Рымницкий сочинил потом с помощью своего механика красивую техническую версию, научно объясняющую внезапную утечку всего масла через прорвавшийся дюрритовый шланг за прочным корпусом в надстройке, и никакого дела против него даже и не подумали возбуждать. Посмеялись, на том всё и кончилось.
* * *
Где-то в пространстве между островом Формозой и россыпью коралловых рифов есть такой пролив с китайским названьем Ба-Ши.
Специальные инструкции запрещают советским подводникам следовать этим проливом, на дне которого слишком много острых скал, образующих там стены какого-то подводного каньона или ущелья. Слепая, без окон, подводная лодка — разве может она при современном уровне техники безнаказанно прошмыгнуть мимо этих каменных зубьев? Вот когда изобретут на подводных кораблях командирские кабины с огромными окнами, сквозь которые можно было бы смотреть на подводный мир без боязни, что их продавит вода или повредит близкий взрыв глубинной бомбы, вот тогда такое разрешение без сомнения и поступит, ну а пока таких стёкол нет — пролив Ба-Ши, как и многие другие места в Мировом океане, для подводников закрыт.
Но как же быть, если американцы то и дело засекают нашу подводную лодку; она от них то и дело ускользает, её снова засекают, но она снова ускользает? И день так продолжается, и два, и три… Если они окончательно зацепятся за нас, то: им — почёт, а нам — позор; их претензии на безраздельное владычество во всех морях и океанах — подкрепляются, товарищи, реальным содержанием; наши же, так получается, — необоснованны. А ну-ка: собьём непомерную спесь с обнаглевших американцев! Покажем им, на что мы способны!
И Рымницкий приказывает свернуть в запрещённый страшный пролив. После нескольких хитрых манёвров он наконец отрывается от преследования, и не временно, а насовсем. И затем уже исчезает в проливе, где американцы и не подумают его искать. Они и в самом деле — не подумали, и Рымницкий тогда так потом благополучно и ускользнул от них…
Но то — потом, а пока:
И слева почти вплотную — каменные скалы, и справа почти вплотную — скалы.
А под килем — чёрная пропасть, глубиною в два километра.
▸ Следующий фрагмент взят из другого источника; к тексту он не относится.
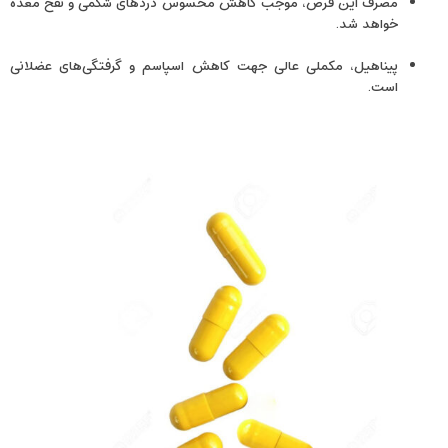
مصرف این قرص، موجب کاهش محسوس دردهای شکمی و نفخ معده
خواهد شد.
پیناهیل، مکملی عالی جهت کاهش اسپاسم و گرفتگی‌های عضلانی
است.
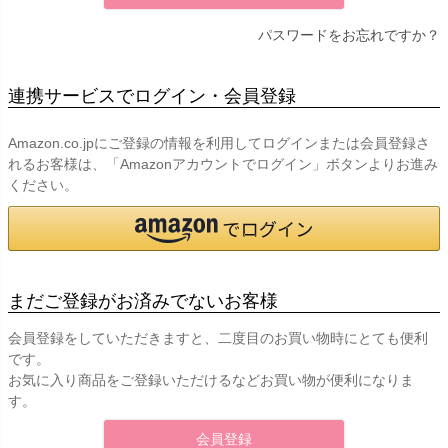
パスワードをお忘れですか？
連携サービスでログイン・会員登録
Amazon.co.jpにご登録の情報を利用してログインまたは会員登録さ
れるお客様は、「Amazonアカウントでログイン」ボタンよりお進み
ください。
まだご登録がお済みでないお客様
会員登録をしていただきますと、二度目のお買い物時にとても便利
です。
お気に入り商品をご登録いただけるなどお買い物が便利になりま
す。
会員登録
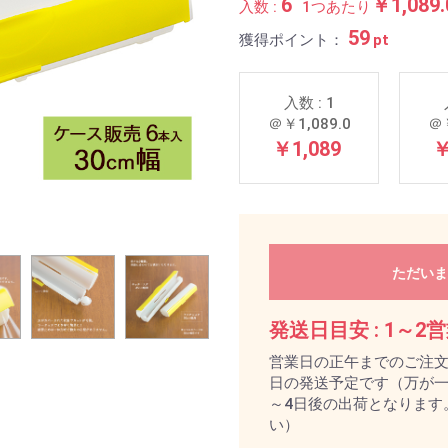
6
￥1,089.
入数 :
1つあたり
59
獲得ポイント：
pt
入数 : 1
＠￥1,089.0
＠￥
￥1,089
￥
ただいま
発送日目安 :
1～2
営業日の正午までのご注
日の発送予定です（万が一
～4日後の出荷となります
い）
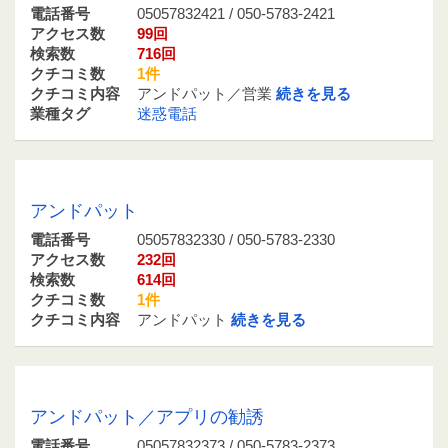
電話番号
05057832421 / 050-5783-2421
アクセス数
99回
検索数
716回
クチコミ数
1件
クチコミ内容
アンドパット／営業
続きを見る
業種タグ
迷惑電話
05057832330 / 050-5783-2330
アンドパット
電話番号
05057832330 / 050-5783-2330
アクセス数
232回
検索数
614回
クチコミ数
1件
クチコミ内容
アンドパット
続きを見る
05057832373 / 050-5783-2373
アンドパット／アプリの勧誘
電話番号
05057832373 / 050-5783-2373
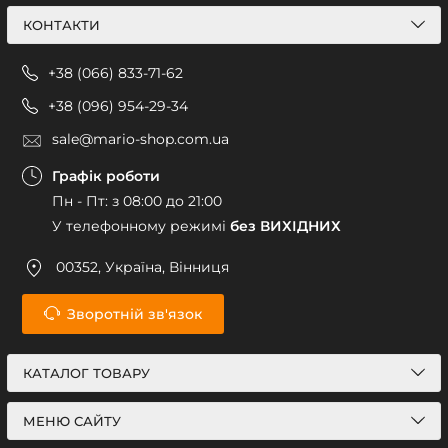
КОНТАКТИ
+38 (066) 833-71-62
+38 (096) 954-29-34
sale@mario-shop.com.ua
Графік роботи
Пн - Пт: з 08:00 до 21:00
У телефонному режимі
без ВИХІДНИХ
00352, Україна, Вінниця
Зворотній зв'язок
КАТАЛОГ ТОВАРУ
МЕНЮ САЙТУ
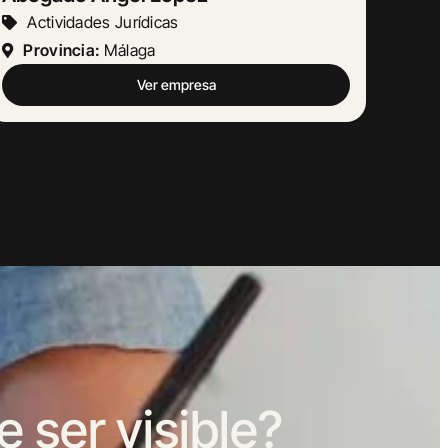
Otras Actividades Empresariales
Provincia:
Barcelona
Ver empresa
ser visible?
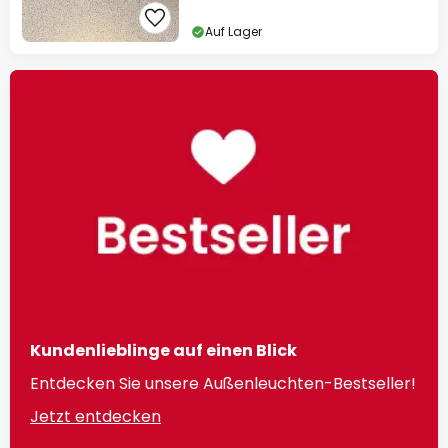
Auf Lager
Kundenlieblinge auf einen Blick
Entdecken Sie unsere Außenleuchten-Bestseller!
Jetzt entdecken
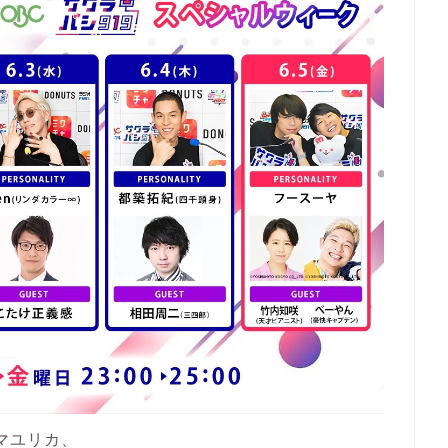
):マユリカ、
На приборы смотреть страшно: идёшь-идёшь над двумя тысячами метров, но только чуть шатнёшься влево или вправо — и вот уже двести метров глубины, ещё в ту же сторону подашься, и вот уже и двадцать метров, а на секунду зазеваешься — и будет тебе ноль метров, и будет тебе братская могила на скалах подводного каньона!